Но прежде чем явилось на свет лермонтовское «Памяти Одоевского», Огарев успел расспросить самого декабриста, которому в ту пору оставалось 10–11 месяцев жизни.
Вера Одоевского была не простой, не официальной. В одном разговоре он оспаривал значение и пользу монахов за их «недобродетельность», очевидно, предпочитая внешнему ритуалу внутренний смысл…
Какие разные пути «одоевского гипноза»!
Но самое примечательное не в том, что в объятия мученика-христианина Одоевского бросается религиозно-экзальтированный юноша Огарев: интересно, чтó за человек много лет спустя с чувством вспоминает старинную встречу?
Очень часто в современных научных трудах авторы забываются (это так понятно!) и толкуют о позднейших мемуарах Огарева, как будто это современный дневник 1838 г. Так, известный исследователь С. А. Переселенков в статье («Н. П. Огарев и декабристы» писал: «Как ни блестяща [огаревская] характеристика Одоевского, в ней нельзя не заметить некоторой односторонности». Огарев получает упрек, что он находит в Одоевском только те черты, «какие соответствовали его собственному тогдашнему настроению». Переселенков возражает, что декабрист «умел не только горячо любить, но и пылко ненавидеть», что «Сибирь и каторга, без сомнения, наложили на душу Одоевского свой отпечаток, но вытравить окончательно протест из нее они не могли» [Декабристы, с. 289–290].
Меж тем Огарев, автор «Кавказских вод», уже не раз публиковал статьи и материалы о декабристах, где точно оценивал и их умение ненавидеть, и значение революционного протеста. Снова и снова приходится напомнить, что воспоминания о Кавказе 1838 г. написаны через 20 с лишним лет Огаревым, уже революционным демократом, материалистом, социалистом, давно оставившим незрелые мечтания с примесью религиозного восторга, давно выбравшим свой путь.
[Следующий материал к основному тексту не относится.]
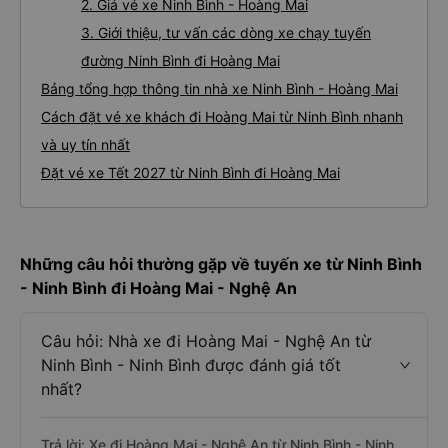
2. Giá vé xe Ninh Bình - Hoàng Mai
3. Giới thiệu, tư vấn các dòng xe chạy tuyến
đường Ninh Bình đi Hoàng Mai
Bảng tổng hợp thông tin nhà xe Ninh Bình - Hoàng Mai
Cách đặt vé xe khách đi Hoàng Mai từ Ninh Bình nhanh
và uy tín nhất
Đặt vé xe Tết 2027 từ Ninh Bình đi Hoàng Mai
Những câu hỏi thường gặp về tuyến xe từ Ninh Bình
- Ninh Bình đi Hoàng Mai - Nghệ An
Câu hỏi: Nhà xe đi Hoàng Mai - Nghệ An từ
Ninh Bình - Ninh Bình được đánh giá tốt
nhất?
Trả lời: Xe đi Hoàng Mai - Nghệ An từ Ninh Bình - Ninh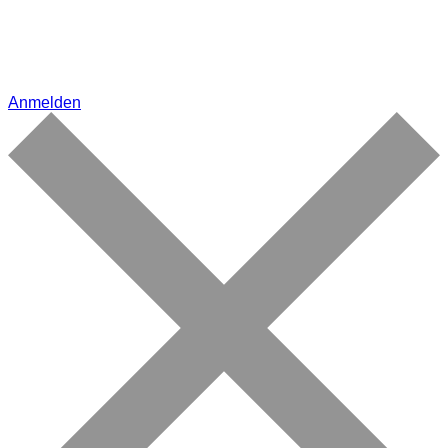
Anmelden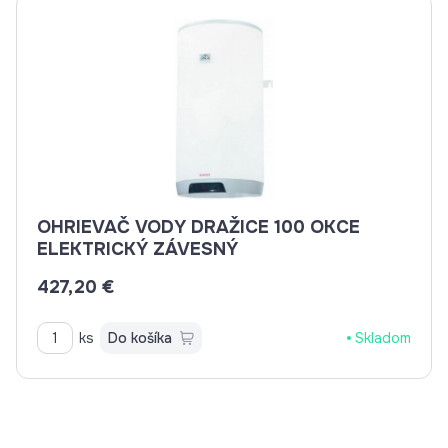
OHRIEVAČ VODY DRAŽICE 100 OKCE
ELEKTRICKÝ ZÁVESNÝ
427,20 €
ks
Do košíka
Skladom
Написаны человеком, который давно следует путями декабристов и клянется вместе с Герценом именами «пяти мучеников».
И тем не менее как благодарен Огарев Одоевскому, «христоподобной личности», какое в нем редкостное умение — не отрицать «прежних заблуждений», а понять их место в собственной, очень изменчивой жизни. Дело в том, что поэзии, прозе, публицистике Огарева особую, неповторимую тональность придают его личные качества, то обстоятельство, что Николай Платонович был очень хорошим человеком.
Без этого он не стал, не посмел бы стать революционером, не был бы тем душевным, совестливым судьей, которому в тонких нравственных вопросах великий Герцен доверял более, чем себе.
«Я помню в особенности одну ночь, — продолжает Огарев, — Н., Одоевский и я, мы пошли в лес, по дорожке к источнику. Деревья по всей дорожке дико сплетаются в крытую аллею. Месяц просвечивал сквозь темную зелень. Ночь была чудесна. Мы сели на скамью, и Одоевский говорил свои стихи. Я слушал, склоня голову. Это рассказ о видении какого-то светлого женского образа, который перед ним явился в прозрачной мгле и медленно скрылся.
Долго следил я эфирную поступь…
Он кончил, а этот стих и его голос все звучал у меня в ушах. Стих остался в памяти; самый образ Одоевского, с его звучным голосом, в поздней тишине леса, мне теперь кажется каким-то видением, возникшим и исчезнувшим в лунном сиянии кавказской ночи» [ПЗ, VI, с. 357].
Мы так и назвали эту главу — «Эфирная поступь», потому что это подходит к Александру Ивановичу.
Эфирная поступь Одоевского замечена и друзьями-декабристами, и Огаревым, и Лермонтовым.
Как легкий пар вечерних облаков…
Эфир , струящийся в рассказах и стихах об Одоевском, обволакивает и тех, кто не успел его повидать.
Гениальный читатель
«Огарева Воспоминания я читал с наслаждением и очень был горд тем, что, не знав ни одного декабриста, чутьем угадал свойственный этим людям христианский мистицизм».
33-летний Лев Николаевич Толстой читал Лермонтова, Огарева, знал многих современников Грибоедова (например, С. И. Мазаровича, первого начальника писателя-дипломата по его персидской службе (см. [Маковицкий, кн. 2, с. 276]); наконец, Толстой встречался с вернувшимися декабристами, с теми, кто расстался с Сашей Одоевским в далеких 1830-х годах, больше его не видел, и лишь на поселении оплакал своего поэта, как и многих товарищей.
Автор «Севастопольских рассказов» встречался с Волконским и другими, кто 30 лет спустя вернулся в родные места…
Как это ни парадоксально, поколение Толстого проще находило общий язык с посланцами прошлого, чем Лермонтов — со своими , кавказскими декабристами.